Dementsprechend bieten die aktuellen Renditeniveaus unserer Meinung nach nur begrenzt Chancen für weitere Kursanstiege, also Renditerückgänge. Auch die Inflationserwartungen scheinen sich angesichts enger werdender Arbeitsmärkte (Lohnkostendruck) mittlerweile zu weit nach unten abgesetzt zu haben. Zudem könnte eine mittelfristige Entspannung im Handelskonflikt zwischen den USA und China etwas Auftrieb bei den Renditeniveaus liefern.

Wir gewichten Renten in Summe bzw. EUR-Staatsanleihen unter. Unternehmensanleihen halten wir weiterhin nur bedingt für attraktiv und gehen selektiv vor. Äußerste Vorsicht lassen wir bei Hochzinsanleihen walten. Hingegen bieten globale inflationsindexierte Staatsanleihen angesichts der vorsichtig agierenden Fed bei einem sich vorerst noch fortsetzenden US-Wirtschaftswachstum Opportunitäten. Schwellenländeranleihen weisen (bei höherem Risiko) attraktive Renditeniveaus und langfristig Potenzial auf und bleiben übergewichtet.

Aktien

Nach der Konsolidierung im Mai vollzogen die globalen Aktienmärkte im Juni eine Kehrtwende und konnten wieder Terrain gutmachen. Dabei sorgten vor allem die Erleichterung über einen ausbleibenden Zollkonflikt zwischen den USA und Mexiko sowie die von wichtigen Notenbanken befeuerten Zinssenkungsfantasien für Auftrieb.

Das globale Konjunkturwachstum legt zwar weiterhin zu, jedoch mit wesentlich geringerer Dynamik als noch im Vorjahr. Zudem signalisieren Stimmungsindikatoren angesichts handels- und geopolitischer Unsicherheitsfaktoren (wie z. B. des Handelsdisputs zwischen Washington und Peking, des Brexit oder Spannungen im Nahen Osten) eine sich fortsetzende Wachstumseintrübung. Die Bereitschaft wichtiger Notenbanken, im Bedarfsfall geldpolitische Maßnahmen zu setzen, sollte allerdings Unterstützung bieten. In diesem Umfeld lautet unser Anlagevotum bei Aktien „neutral“.

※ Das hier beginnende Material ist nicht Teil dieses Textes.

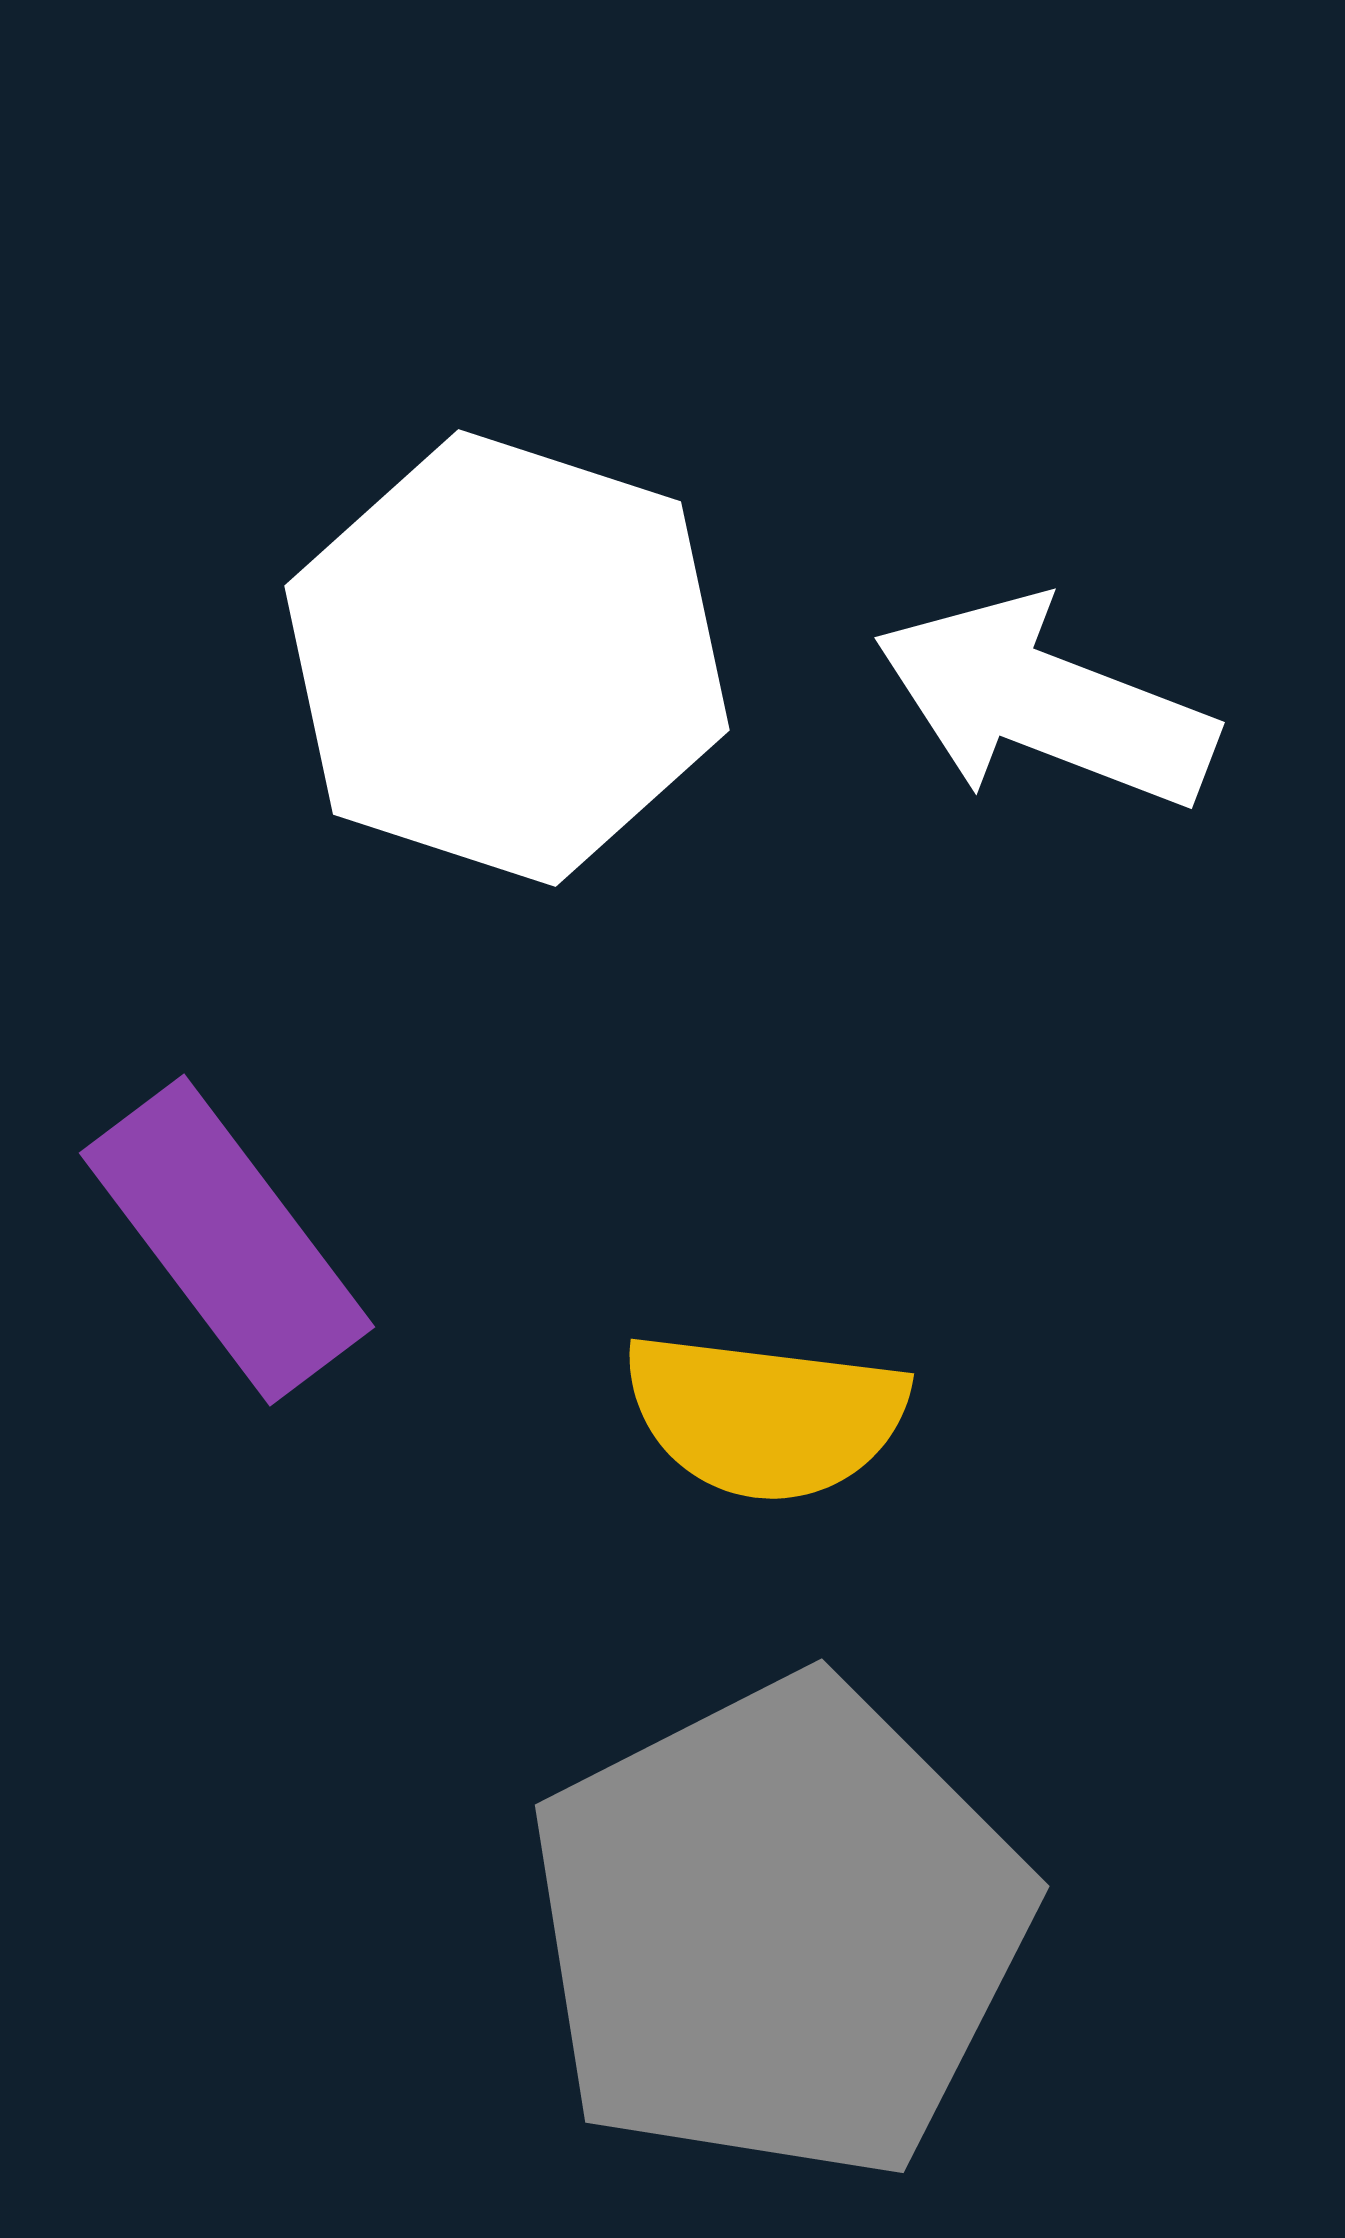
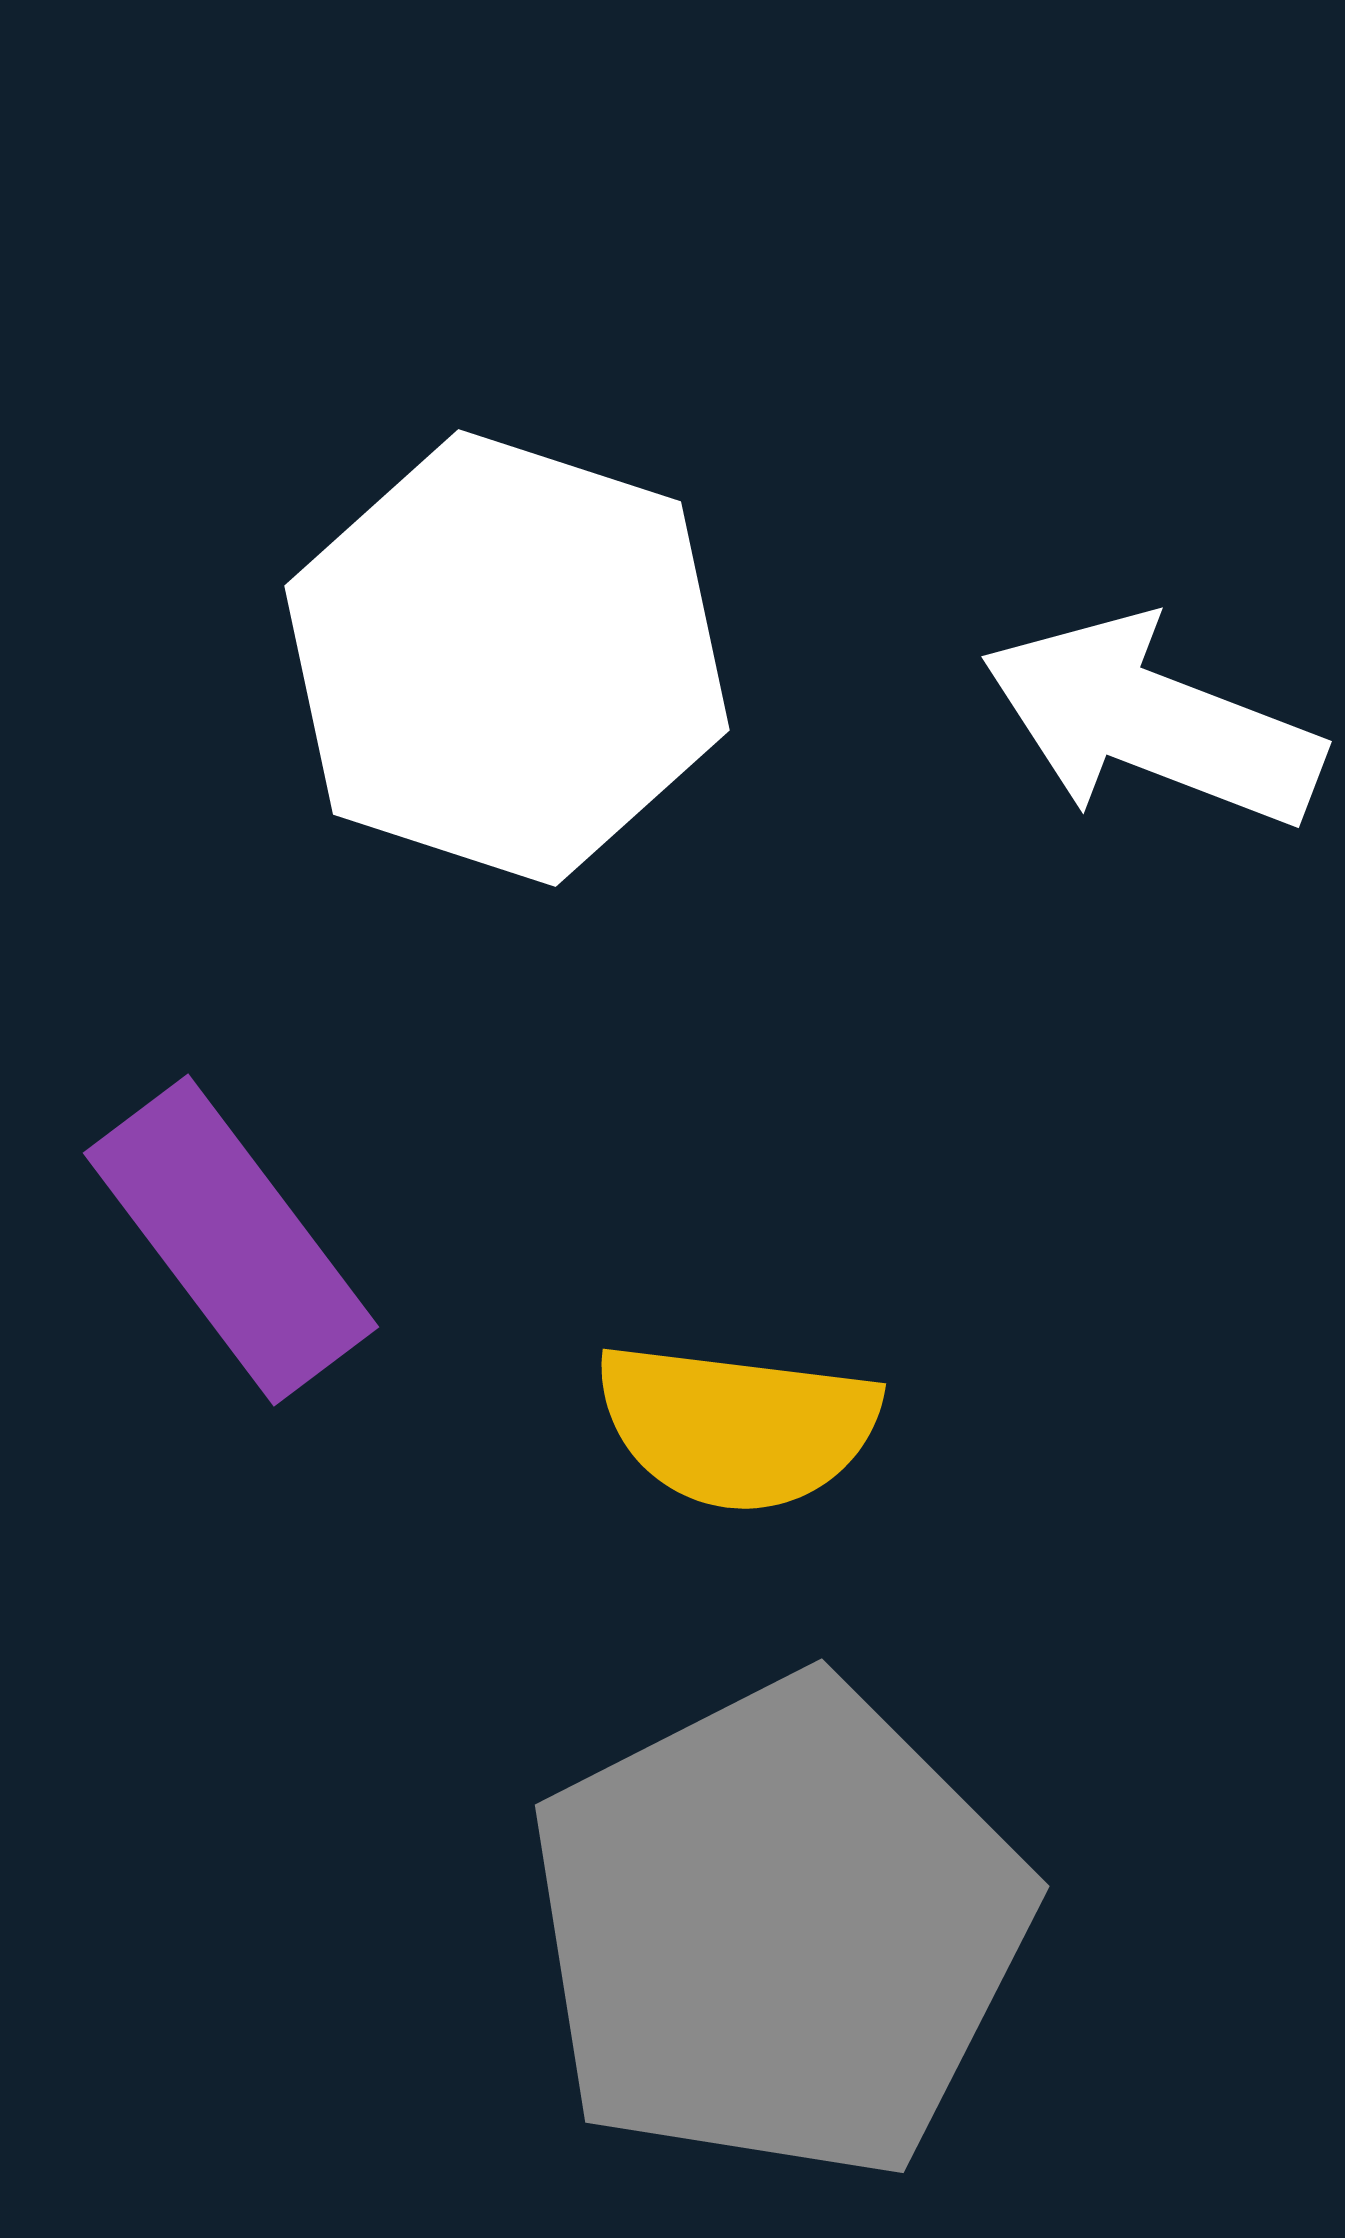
white arrow: moved 107 px right, 19 px down
purple rectangle: moved 4 px right
yellow semicircle: moved 28 px left, 10 px down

Was die unterschiedlichen Aktienregionen betrifft, so favorisieren wir Europa, Japan und die Schwellenländer. In der Eurozone wirkt die Geldpolitik der EZB stimulierend. Darüber hinaus bietet eine attraktive Dividendenrendite europäischen Aktien Unterstützung. Für japanische Aktien spricht neben steigenden Aktienrückkäufen sowie der äußerst expansiven Geld- und Fiskalpolitik der Bank of Japan auch die relativ günstigere Bewertung. Wir bleiben bei unserer positiven Haltung zu den Schwellenbörsen, die von einer mittelfristigen Schwächetendenz des US-Dollars profitieren sollten. Zudem bietet die Währungsseite Chancen – Selektivität ist aber gefragt. US-Aktien scheinen gegenüber anderen Anlageregionen am wenigsten attraktiv. Zudem befinden sich die USA bereits in der Spätphase des Konjunkturzyklus. Infolgedessen gewichten wir diese Region unter.

Alternative Veranlagungen

Die Anlageklasse der Absolute-/Total-Return-Produkte sowie jene der Rohstoffe nutzen wir weiterhin zur Steigerung der Diversifikation und zur Optimierung des Risiko-Ertrags-Verhältnisses.